╭─ Excerpted records

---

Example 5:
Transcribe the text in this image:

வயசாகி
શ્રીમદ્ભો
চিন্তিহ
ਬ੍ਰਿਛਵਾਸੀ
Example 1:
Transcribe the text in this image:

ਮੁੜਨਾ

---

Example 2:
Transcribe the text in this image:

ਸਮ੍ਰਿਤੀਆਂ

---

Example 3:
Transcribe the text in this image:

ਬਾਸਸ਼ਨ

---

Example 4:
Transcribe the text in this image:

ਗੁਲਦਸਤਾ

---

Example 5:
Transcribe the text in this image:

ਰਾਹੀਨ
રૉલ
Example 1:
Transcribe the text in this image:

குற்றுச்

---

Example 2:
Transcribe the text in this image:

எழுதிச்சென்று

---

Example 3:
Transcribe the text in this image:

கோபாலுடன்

╰─

**Task goal**
Each entry shown above should be transcribed exactly as written.

**Answer section**
---

Example 5:
Transcribe the text in this image:

வயசாகி
શ્રીમદ્ભો
চিন্তিহ
ਬ੍ਰਿਛਵਾਸੀ
Example 1:
Transcribe the text in this image:

ਮੁੜਨਾ

---

Example 2:
Transcribe the text in this image:

ਸਮ੍ਰਿਤੀਆਂ

---

Example 3:
Transcribe the text in this image:

ਬਾਸਸ਼ਨ

---

Example 4:
Transcribe the text in this image:

ਗੁਲਦਸਤਾ

---

Example 5:
Transcribe the text in this image:

ਰਾਹੀਨ
રૉલ
Example 1:
Transcribe the text in this image:

குற்றுச்

---

Example 2:
Transcribe the text in this image:

எழுதிச்சென்று

---

Example 3:
Transcribe the text in this image:

கோபாலுடன்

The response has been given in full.